Si « l’offre est momentanément supérieure à la demande, rien ne laisse penser qu’un palier de consommation est atteint », estime la Fnab.

« Si le marché du lait bio connaît un déséquilibre, on ne peut pas parler de crise », écrit la Fédération nationale d’agriculture biologique (Fnab) dans un communiqué du 12 octobre. « 2020 et 2021 sont des années exceptionnelles, et, à ce titre, ne peuvent servir de référence pour évaluer la situation des filières biologiques. Leur développement se raisonne sur le temps long et doit être soutenu dans la durée par les politiques publiques comme par les interprofessions chargées de la promotion des produits agricoles. »

« L’année 2020 a été une année de forte consommation bio avec la fermeture des restaurants, amenant les consommateurs à choisir eux-mêmes leurs produits.
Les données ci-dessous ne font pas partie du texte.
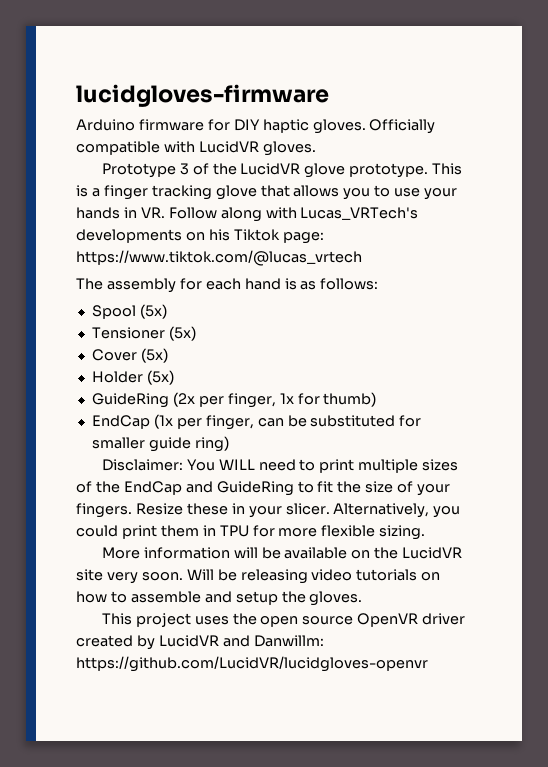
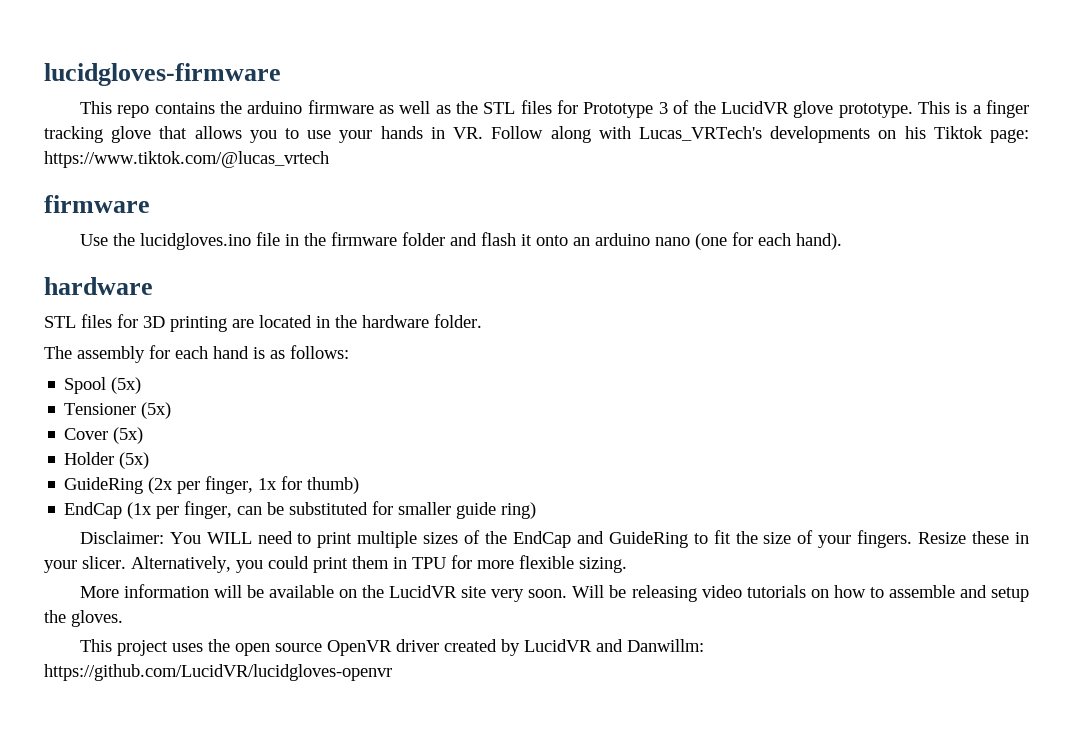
[76,119,436,134] [76,141,316,156] Arduino firmware for DIY haptic gloves. Officially compatible with LucidVR gloves. // -> [79,100,579,118] This repo contains the arduino firmware as well as the STL files for
(362, 258) none -> [44,195,150,213] [79,232,842,250] [44,277,153,295] [44,314,482,332] // firmware // Use the lucidgloves.ino file in the firmware folder and flash it onto an arduino nano (one for each hand). // hardware // STL files for 3D printing are located in the hardware folder.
En 2021, leur réouverture couplée à l’arrivée sur le marché des volumes convertis en 2019 et à la très bonne pousse de l’herbe liée à la pluie ont abouti à la situation qu’on connaît où l’offre est momentanément supérieure à la demande. Néanmoins, rien ne laisse penser qu’un palier de consommation est atteint. « Si la croissance des ventes se tasse, la consommation de lait bio reste dynamique : une bouteille de lait sur dix achetée est bio », explique Éric Guihery, membre pour la Fnab de la commission bio du Cniel (interprofession). Et de poursuivre : « En 5 ans à peine, on a multiplié par deux les volumes de lait bio ; il faut que le marché absorbe cette croissance ».
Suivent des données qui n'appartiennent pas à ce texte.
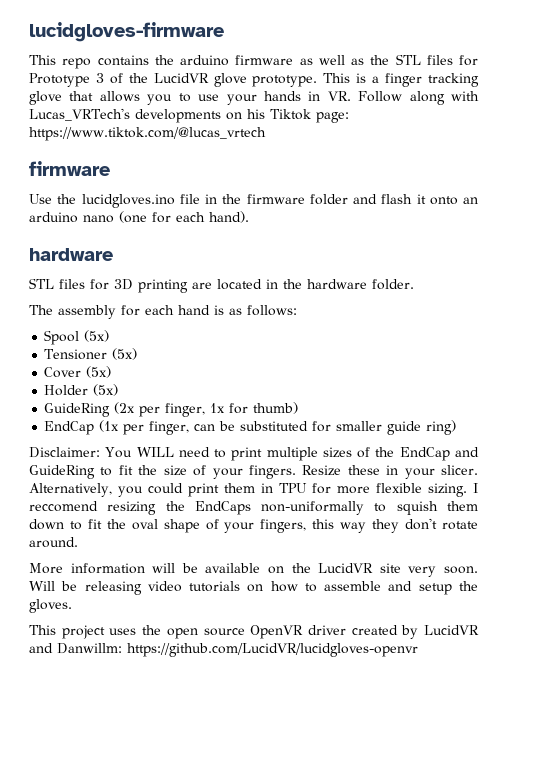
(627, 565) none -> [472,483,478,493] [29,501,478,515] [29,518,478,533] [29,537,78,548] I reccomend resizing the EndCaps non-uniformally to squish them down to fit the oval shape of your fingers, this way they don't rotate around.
Le lait bio, parent pauvre de la promotion

« Si la bio avait dû attendre que le marché tire son développement, nous ne serions pas à 10 % des surfaces aujourd’hui. C’est au gouvernement d’inciter la consommation de produits meilleurs pour la santé, pour l’environnement et donc pour les finances publiques », insiste Philippe Camburet, président de la Fnab.
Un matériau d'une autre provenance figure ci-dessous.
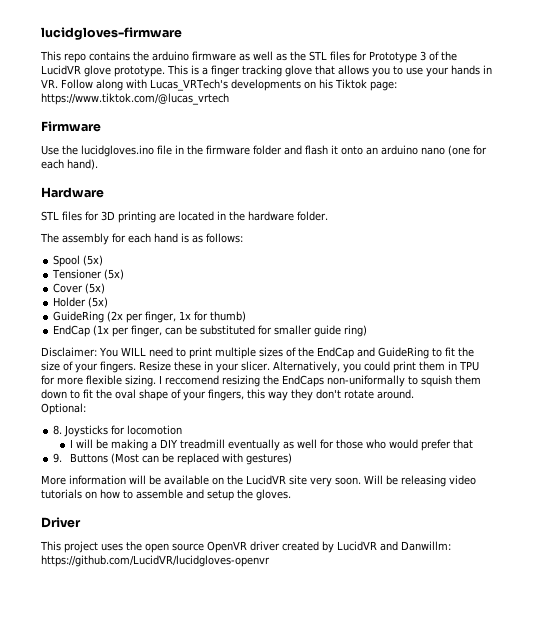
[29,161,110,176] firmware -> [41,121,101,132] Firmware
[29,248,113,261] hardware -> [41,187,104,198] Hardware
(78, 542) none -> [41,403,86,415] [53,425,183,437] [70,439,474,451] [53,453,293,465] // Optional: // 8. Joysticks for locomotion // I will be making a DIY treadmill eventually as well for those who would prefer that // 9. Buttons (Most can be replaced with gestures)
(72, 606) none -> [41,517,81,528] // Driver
« Face à la multiplication des allégations commerciales abusives sur la qualité des produits, le gouvernement doit donner à l’agriculture biologique les moyens de communiquer sur ses qualités intrinsèques : les budgets de communication de l’Agence bio et des commissions bio des interprofessions doivent être renforcés, fait valoir la Fnab. « Depuis 5 ans, la filière bio a versé 8,5 millions d’euros à l’interprofession du lait qui, dans le même temps, a investi six fois moins pour communiquer sur la bio », poursuit Éric Guihery.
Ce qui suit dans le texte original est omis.